=== WHAT IS BEING ASKED ===
Copy out every line of the records below without changing anything, and leave out the pictures.

Structured pose outputs:
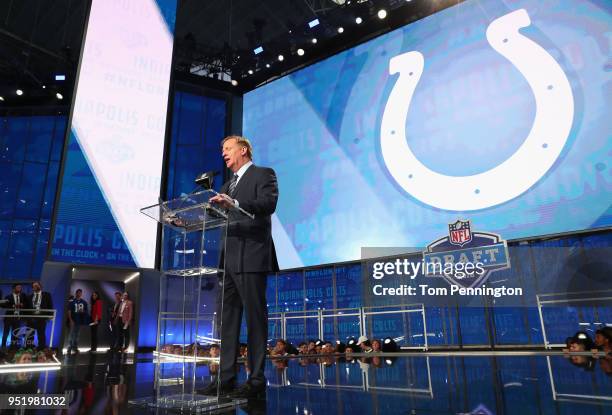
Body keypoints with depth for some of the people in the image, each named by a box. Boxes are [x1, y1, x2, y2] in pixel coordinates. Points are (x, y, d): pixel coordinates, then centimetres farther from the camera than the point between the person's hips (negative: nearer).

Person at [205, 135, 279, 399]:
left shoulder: (263, 174, 2)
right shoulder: (227, 186, 25)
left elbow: (269, 203, -16)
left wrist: (234, 204, -29)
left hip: (251, 257, -8)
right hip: (229, 259, 8)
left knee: (255, 318, -5)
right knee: (227, 319, 8)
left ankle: (256, 380, 3)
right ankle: (226, 377, 15)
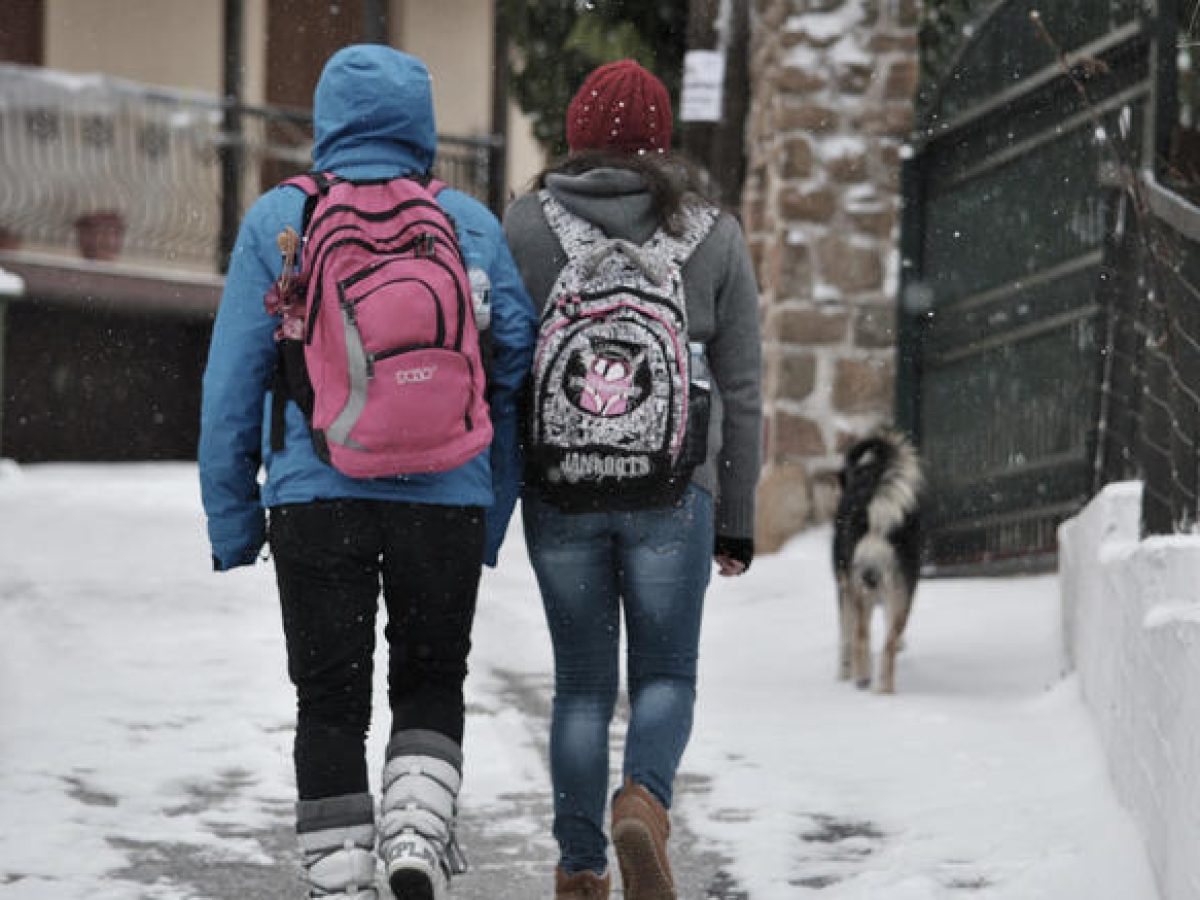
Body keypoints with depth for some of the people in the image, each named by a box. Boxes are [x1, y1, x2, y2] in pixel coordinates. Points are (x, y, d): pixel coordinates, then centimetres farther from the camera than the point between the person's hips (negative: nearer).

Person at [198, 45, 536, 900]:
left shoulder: (279, 220, 3)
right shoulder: (473, 225, 6)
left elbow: (233, 379, 2)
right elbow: (516, 375, 6)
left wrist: (233, 516, 7)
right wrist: (493, 518, 13)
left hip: (315, 498, -1)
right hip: (446, 500, 1)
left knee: (330, 702, 7)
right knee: (431, 685, 15)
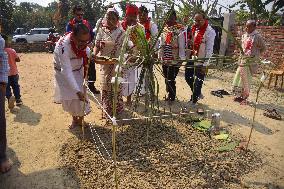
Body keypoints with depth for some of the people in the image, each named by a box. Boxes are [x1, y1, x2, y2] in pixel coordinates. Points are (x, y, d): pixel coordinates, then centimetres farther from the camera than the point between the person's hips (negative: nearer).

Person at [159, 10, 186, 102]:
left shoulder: (180, 30, -11)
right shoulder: (164, 29, 8)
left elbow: (182, 46, -13)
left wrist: (182, 59, -15)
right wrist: (159, 56, 11)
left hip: (175, 60, -6)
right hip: (165, 60, 6)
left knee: (171, 79, 1)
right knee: (167, 78, 15)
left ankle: (171, 96, 21)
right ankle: (170, 94, 34)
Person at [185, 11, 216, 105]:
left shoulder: (209, 31, -15)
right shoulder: (194, 28, 6)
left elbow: (209, 49, -17)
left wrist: (205, 64, -18)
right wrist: (190, 42, -4)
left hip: (201, 61, -7)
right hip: (193, 58, 7)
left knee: (198, 81, 4)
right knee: (188, 77, 15)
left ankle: (193, 101, 22)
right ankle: (197, 93, 37)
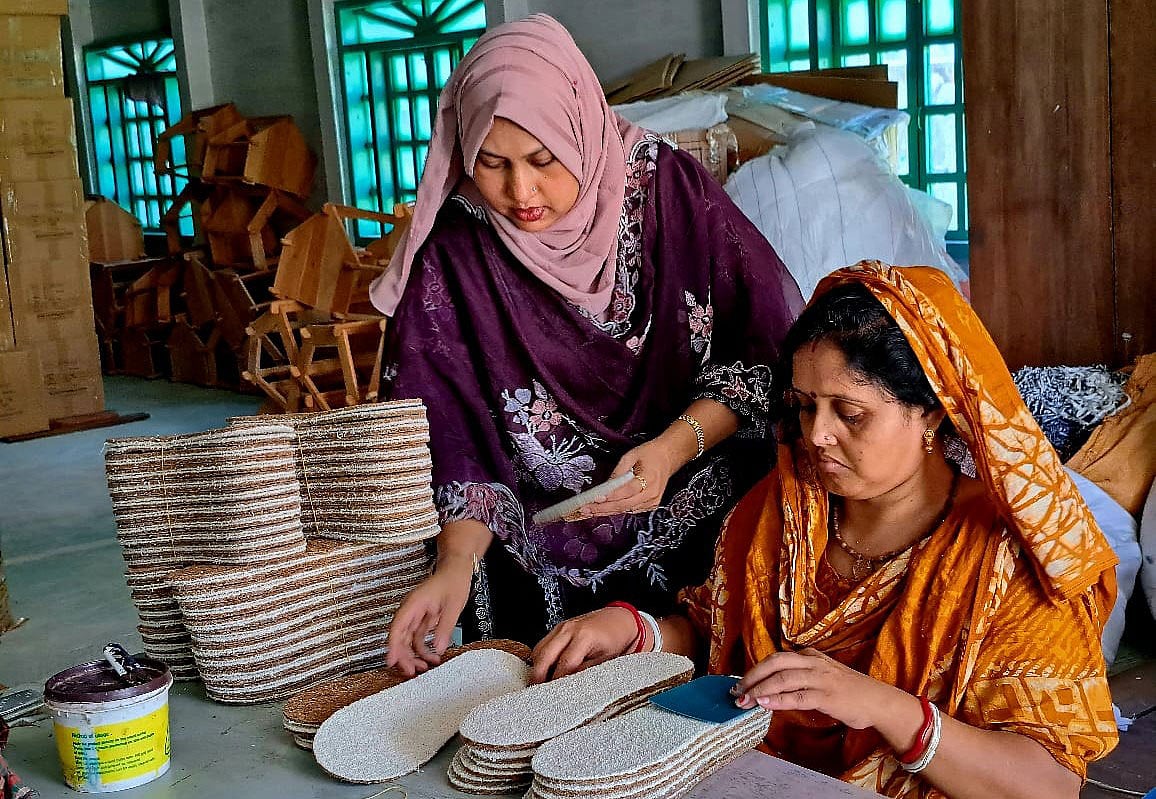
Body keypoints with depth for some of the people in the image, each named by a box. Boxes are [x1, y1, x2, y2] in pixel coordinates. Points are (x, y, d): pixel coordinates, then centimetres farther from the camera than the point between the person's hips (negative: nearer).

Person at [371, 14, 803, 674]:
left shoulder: (671, 189, -6)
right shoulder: (453, 254, -6)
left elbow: (768, 348, -2)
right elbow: (457, 440, -6)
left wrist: (676, 446, -16)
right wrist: (457, 563, -21)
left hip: (701, 526, 0)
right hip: (546, 561, 1)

=== EXERCISE RESULT ===
Body keypoints with depth for some of the people in the image, each named by a box. Boxes are [x1, y1, x2, y2] in pixel coordinates. Points are (x, y, d): pixel coordinates, then centimetres farther from the camera than the point between the person's hips (negative: nearer).

Person at [205, 135, 279, 399]:
left shoulder: (263, 174, 2)
right shoulder: (227, 186, 25)
left elbow: (269, 203, -16)
left wrist: (234, 204, -29)
left hip: (251, 257, -8)
right hip: (229, 259, 8)
left knee: (255, 318, -5)
right knee: (227, 319, 8)
left ankle: (256, 380, 3)
right ankle: (226, 377, 15)
Body keypoints with depth for some of the people in the image, each named by a box. Boxes are [x1, y1, x2, y2] in pixel coordinates. Points are (x, y, d): pixel coordinates, then centimetres farther from the camera than the point between the person's hips (negative: nearer).

Person at [198, 45, 536, 900]:
left shoulder: (279, 220, 3)
right shoulder: (473, 225, 6)
left elbow: (233, 379, 2)
right elbow: (516, 375, 6)
left wrist: (233, 516, 7)
right wrist: (493, 518, 13)
left hip: (315, 498, -1)
right hip: (446, 500, 1)
left knee: (330, 702, 7)
right knee: (431, 685, 15)
Body keypoints with depth for some of the people in the image, each named by a box. Boxes are [x1, y1, x2, y2] in pixel coordinates. Points are (x, y, d): pixel coordinates, then centimetres farther from the camera than the point between the person's hips (negative: nearer).

Person at [159, 10, 186, 102]:
left shoulder: (180, 30, -11)
right shoulder: (164, 29, 8)
left elbow: (182, 46, -13)
left wrist: (182, 59, -15)
right wrist: (159, 56, 11)
left hip: (175, 60, -6)
right hip: (165, 60, 6)
left knee: (171, 79, 1)
right knee: (167, 78, 15)
left ankle: (171, 96, 21)
right ankle: (170, 94, 34)
Person at [185, 11, 216, 105]:
left shoulder: (209, 31, -15)
right shoulder: (194, 28, 6)
left elbow: (209, 49, -17)
left wrist: (205, 64, -18)
right wrist: (190, 42, -4)
left hip: (201, 61, -7)
right hip: (193, 58, 7)
left knee: (198, 81, 4)
right knee: (188, 77, 15)
left ankle: (193, 101, 22)
right ankle: (197, 93, 37)
Body keypoints with depth for some of the people in the image, each named by a box. Boxes are [x1, y1, x2, y2] in pixel coordinates. Points are (x, y, d): pixel coordinates, then centimetres farther from the camera than the point between the person's hips (negative: nearer).

Person at [371, 14, 803, 674]:
left shoulder: (671, 189, -6)
right shoulder: (453, 254, -6)
left elbow: (768, 348, -2)
right elbow: (457, 440, -6)
left wrist: (676, 446, -16)
right wrist: (457, 563, -21)
left hip: (701, 526, 0)
right hip: (546, 561, 1)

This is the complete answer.